As with every trade barrier—for steel, cars, planes, microchips—sugar quota defenders make a flag-waving appeal to save domestic jobs by keeping out low-priced, and in some cases subsidized, imports from places like the Caribbean islands and Central America. Except that sugar quotas that are designed to keep prices artificially high cause a net loss of jobs.

A Commerce Department study in 2006 found that for every agriculture job that is saved by the program, the U.S. loses as many as three jobs, mostly in the food industry, which has higher costs due to the sugar quota. A 2011 Iowa State study found that eliminating price supports and quotas would create 20,000 jobs for food processors, bakeries and candy makers.

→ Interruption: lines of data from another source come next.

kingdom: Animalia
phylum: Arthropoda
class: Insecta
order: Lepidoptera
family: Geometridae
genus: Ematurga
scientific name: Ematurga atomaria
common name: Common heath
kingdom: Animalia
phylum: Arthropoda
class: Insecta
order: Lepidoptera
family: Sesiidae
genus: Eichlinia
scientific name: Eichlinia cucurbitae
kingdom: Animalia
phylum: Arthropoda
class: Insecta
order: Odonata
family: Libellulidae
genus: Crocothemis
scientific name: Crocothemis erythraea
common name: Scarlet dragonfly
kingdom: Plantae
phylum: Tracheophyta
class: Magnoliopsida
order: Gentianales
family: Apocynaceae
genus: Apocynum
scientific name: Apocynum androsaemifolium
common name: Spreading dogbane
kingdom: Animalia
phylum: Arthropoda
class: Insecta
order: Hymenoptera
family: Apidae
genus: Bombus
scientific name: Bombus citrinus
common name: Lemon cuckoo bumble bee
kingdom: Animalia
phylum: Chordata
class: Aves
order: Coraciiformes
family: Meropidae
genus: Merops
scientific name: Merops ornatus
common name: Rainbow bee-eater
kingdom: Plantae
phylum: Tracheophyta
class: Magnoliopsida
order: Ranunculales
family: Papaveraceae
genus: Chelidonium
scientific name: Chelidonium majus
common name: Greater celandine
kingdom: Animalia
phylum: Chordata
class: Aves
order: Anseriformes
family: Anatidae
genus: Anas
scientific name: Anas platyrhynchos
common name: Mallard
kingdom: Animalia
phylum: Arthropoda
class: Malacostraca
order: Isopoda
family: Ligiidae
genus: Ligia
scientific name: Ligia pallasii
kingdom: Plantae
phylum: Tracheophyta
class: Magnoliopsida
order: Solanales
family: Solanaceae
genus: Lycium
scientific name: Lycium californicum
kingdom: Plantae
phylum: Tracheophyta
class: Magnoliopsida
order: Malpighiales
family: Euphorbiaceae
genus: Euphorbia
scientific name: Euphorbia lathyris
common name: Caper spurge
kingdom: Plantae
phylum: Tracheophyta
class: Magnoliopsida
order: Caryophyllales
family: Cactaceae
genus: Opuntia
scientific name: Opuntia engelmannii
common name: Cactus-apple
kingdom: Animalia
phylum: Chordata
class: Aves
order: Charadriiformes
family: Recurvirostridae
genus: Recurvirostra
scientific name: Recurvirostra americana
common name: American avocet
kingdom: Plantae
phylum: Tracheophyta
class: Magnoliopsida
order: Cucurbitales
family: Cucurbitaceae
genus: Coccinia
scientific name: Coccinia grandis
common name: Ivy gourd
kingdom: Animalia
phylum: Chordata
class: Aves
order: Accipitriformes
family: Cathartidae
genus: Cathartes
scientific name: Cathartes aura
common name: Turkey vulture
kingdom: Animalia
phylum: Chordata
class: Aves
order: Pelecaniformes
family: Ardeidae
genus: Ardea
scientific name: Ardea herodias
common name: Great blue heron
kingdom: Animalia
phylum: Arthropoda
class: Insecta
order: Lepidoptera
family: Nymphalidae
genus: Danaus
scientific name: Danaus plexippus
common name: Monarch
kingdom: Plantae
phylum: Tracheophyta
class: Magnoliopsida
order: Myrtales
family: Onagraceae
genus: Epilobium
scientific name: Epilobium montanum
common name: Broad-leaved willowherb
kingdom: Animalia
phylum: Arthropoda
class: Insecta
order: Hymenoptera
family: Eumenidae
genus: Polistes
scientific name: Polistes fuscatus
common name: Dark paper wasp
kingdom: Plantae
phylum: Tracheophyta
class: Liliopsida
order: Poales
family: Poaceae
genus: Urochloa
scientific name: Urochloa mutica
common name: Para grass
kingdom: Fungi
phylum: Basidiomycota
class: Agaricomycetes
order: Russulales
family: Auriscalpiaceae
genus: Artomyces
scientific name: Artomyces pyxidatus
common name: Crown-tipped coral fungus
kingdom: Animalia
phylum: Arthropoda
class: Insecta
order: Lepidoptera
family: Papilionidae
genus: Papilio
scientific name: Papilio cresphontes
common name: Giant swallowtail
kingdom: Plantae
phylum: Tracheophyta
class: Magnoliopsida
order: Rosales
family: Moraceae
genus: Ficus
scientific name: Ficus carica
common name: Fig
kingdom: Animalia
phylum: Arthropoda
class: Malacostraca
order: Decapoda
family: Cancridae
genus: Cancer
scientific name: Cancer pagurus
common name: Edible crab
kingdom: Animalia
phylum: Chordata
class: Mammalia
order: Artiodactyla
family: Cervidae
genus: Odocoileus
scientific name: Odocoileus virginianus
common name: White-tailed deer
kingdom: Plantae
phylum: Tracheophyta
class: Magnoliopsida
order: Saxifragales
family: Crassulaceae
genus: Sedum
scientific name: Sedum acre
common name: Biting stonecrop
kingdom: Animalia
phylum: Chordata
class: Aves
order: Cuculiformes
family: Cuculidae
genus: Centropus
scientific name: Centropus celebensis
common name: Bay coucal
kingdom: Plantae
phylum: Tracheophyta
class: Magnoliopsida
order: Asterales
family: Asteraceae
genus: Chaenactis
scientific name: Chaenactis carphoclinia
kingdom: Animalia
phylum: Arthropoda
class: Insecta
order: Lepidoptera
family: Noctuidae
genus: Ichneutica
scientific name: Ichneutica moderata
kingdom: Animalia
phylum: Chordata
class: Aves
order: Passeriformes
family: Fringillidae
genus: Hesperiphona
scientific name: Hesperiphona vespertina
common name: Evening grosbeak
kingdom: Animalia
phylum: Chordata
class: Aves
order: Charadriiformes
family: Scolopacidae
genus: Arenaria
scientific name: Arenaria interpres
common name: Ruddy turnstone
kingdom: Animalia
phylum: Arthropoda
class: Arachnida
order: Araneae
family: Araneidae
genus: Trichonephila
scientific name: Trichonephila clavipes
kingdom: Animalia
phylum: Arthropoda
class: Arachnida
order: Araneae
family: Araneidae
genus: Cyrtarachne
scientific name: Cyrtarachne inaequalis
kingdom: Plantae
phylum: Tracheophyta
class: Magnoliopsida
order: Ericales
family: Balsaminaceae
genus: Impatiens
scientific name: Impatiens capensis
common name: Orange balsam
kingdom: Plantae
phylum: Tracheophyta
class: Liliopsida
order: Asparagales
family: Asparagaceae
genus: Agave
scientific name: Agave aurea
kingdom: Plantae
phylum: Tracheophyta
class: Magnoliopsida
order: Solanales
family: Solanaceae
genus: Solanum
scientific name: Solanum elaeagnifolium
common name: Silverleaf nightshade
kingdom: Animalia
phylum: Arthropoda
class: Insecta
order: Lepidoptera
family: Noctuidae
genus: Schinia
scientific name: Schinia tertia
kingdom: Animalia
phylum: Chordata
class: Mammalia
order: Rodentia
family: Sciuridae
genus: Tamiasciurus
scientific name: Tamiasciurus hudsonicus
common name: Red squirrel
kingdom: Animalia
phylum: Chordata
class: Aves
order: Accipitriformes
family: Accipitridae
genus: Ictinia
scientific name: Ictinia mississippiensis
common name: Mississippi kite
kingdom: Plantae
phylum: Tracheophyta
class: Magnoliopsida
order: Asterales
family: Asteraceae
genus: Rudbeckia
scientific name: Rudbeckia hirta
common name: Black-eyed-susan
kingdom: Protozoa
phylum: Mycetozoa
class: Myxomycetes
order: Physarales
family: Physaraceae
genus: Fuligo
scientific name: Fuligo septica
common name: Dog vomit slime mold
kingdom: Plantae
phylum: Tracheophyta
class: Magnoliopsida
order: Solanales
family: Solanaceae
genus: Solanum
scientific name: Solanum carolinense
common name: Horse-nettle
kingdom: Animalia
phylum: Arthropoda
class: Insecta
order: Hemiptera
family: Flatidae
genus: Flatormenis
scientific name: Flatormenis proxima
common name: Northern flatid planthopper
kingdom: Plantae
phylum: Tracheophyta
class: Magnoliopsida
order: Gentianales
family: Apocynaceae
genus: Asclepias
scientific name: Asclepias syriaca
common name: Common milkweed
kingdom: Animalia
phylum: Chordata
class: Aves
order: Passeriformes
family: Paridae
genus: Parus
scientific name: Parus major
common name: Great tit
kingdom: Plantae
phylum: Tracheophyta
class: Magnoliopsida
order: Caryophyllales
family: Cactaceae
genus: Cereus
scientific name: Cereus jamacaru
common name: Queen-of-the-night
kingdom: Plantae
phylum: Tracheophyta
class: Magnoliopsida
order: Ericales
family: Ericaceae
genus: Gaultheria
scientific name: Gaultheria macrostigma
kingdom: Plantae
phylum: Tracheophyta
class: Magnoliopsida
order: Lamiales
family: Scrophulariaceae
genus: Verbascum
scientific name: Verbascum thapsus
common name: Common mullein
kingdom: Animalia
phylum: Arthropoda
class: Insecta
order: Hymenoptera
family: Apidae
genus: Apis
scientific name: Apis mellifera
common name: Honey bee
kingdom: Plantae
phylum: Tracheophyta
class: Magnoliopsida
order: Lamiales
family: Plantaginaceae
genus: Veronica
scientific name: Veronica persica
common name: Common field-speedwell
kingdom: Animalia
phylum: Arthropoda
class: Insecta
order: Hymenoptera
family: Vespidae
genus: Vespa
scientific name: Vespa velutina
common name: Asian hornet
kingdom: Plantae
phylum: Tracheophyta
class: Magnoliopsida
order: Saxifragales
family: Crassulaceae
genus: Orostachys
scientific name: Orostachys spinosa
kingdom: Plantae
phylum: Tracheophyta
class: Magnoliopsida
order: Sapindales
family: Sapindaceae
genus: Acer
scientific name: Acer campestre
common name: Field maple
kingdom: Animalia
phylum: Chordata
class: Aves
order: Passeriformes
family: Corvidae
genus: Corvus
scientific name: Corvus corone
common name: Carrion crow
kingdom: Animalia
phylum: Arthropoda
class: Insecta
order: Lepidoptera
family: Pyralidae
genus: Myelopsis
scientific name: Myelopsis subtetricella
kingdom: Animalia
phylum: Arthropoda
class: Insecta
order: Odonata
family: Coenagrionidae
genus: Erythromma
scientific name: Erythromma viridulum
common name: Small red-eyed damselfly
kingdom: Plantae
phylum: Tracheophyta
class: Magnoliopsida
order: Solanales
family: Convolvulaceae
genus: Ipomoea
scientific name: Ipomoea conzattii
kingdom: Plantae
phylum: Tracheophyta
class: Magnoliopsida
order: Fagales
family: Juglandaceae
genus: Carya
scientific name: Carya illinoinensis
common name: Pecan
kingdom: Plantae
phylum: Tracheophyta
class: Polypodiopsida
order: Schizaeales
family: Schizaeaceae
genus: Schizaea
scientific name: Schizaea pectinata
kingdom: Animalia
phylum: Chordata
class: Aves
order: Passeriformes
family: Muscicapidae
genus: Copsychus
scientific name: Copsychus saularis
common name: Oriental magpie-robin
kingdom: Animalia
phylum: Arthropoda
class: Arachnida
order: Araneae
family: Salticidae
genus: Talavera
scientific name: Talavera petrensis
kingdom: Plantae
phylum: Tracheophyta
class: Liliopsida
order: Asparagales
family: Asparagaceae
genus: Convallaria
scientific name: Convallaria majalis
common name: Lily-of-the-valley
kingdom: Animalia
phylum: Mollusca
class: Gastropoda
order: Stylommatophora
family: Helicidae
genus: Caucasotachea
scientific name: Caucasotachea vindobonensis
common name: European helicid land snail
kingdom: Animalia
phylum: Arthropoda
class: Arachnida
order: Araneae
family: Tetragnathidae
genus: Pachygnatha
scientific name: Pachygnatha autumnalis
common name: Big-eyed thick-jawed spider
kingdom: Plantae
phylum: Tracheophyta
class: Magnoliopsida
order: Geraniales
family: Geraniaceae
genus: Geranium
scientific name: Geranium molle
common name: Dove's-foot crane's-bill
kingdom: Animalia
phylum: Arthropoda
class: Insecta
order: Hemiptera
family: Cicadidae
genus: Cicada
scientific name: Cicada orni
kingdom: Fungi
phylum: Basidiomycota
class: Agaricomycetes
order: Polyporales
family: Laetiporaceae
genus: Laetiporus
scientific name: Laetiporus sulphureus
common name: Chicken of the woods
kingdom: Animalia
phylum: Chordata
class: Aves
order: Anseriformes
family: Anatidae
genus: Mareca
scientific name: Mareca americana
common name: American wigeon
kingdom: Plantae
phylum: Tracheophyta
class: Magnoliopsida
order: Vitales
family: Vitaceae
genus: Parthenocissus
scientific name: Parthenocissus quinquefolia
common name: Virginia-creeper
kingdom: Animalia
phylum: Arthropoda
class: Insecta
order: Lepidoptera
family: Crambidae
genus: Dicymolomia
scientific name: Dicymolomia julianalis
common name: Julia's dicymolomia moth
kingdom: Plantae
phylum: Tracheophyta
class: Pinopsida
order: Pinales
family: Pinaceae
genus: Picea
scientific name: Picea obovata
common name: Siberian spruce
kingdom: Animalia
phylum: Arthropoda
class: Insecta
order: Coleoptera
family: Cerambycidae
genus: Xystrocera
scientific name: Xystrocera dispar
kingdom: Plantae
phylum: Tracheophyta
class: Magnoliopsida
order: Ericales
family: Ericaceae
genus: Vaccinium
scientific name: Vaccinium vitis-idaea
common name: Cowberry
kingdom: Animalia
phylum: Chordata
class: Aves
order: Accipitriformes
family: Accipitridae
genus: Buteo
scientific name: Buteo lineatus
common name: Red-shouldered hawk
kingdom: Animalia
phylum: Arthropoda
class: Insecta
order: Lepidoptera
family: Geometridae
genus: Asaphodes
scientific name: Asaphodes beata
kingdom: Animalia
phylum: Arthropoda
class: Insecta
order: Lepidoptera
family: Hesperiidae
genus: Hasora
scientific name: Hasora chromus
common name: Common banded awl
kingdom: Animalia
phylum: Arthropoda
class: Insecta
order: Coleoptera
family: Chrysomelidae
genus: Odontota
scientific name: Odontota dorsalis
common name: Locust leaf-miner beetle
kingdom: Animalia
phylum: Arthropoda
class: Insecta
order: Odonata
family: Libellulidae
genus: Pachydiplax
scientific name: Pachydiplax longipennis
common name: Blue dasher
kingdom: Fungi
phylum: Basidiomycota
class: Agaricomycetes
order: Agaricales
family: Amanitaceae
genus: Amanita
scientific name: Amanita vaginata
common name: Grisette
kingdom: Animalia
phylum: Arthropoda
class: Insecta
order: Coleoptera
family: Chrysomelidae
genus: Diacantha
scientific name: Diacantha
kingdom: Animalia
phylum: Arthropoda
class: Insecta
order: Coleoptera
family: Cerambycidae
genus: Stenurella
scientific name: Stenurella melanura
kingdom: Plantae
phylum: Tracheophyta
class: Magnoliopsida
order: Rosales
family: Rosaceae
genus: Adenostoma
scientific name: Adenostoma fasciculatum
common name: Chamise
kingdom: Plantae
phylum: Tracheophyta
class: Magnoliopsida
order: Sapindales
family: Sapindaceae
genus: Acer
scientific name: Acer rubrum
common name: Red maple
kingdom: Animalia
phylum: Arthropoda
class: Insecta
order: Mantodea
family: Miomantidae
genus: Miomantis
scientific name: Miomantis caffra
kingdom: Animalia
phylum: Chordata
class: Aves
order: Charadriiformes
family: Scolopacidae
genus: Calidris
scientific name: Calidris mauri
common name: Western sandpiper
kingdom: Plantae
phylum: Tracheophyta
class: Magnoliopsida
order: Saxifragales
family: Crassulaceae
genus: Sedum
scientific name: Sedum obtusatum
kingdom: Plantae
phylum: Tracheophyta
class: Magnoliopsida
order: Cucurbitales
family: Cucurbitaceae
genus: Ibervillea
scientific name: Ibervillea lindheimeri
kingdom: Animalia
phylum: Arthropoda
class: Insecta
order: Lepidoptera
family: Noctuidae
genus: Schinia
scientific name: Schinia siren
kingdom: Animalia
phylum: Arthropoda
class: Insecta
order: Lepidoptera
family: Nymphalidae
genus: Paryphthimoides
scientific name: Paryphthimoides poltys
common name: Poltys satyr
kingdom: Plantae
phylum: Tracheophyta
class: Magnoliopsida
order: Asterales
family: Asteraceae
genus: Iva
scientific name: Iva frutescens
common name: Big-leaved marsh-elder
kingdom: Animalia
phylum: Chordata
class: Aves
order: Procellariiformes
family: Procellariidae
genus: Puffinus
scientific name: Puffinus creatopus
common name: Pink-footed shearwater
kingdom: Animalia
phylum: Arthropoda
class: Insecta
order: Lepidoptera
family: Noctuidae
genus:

The Senate amendment to reform this program is sponsored by Republicans Richard Lugar of Indiana and Pat Toomey of Pennsylvania and Democrats Jeanne Shaheen of New Hampshire and Richard Durbin of Illinois. They have the support of dozens of groups on the left and right, from Americans for Tax Reform to the National Wildlife Federation.

This is bipartisan cooperation that the good-government media types ought to be celebrating. Reforming Washington's corporate welfare culture will require victories on votes like this. Senators who protect the sugar program are voting for the 0.001%.

A version of this article appeared June 13, 2012, on page A14 in the U.S. edition of The Wall Street Journal, with the headline: A Sugar Showdown."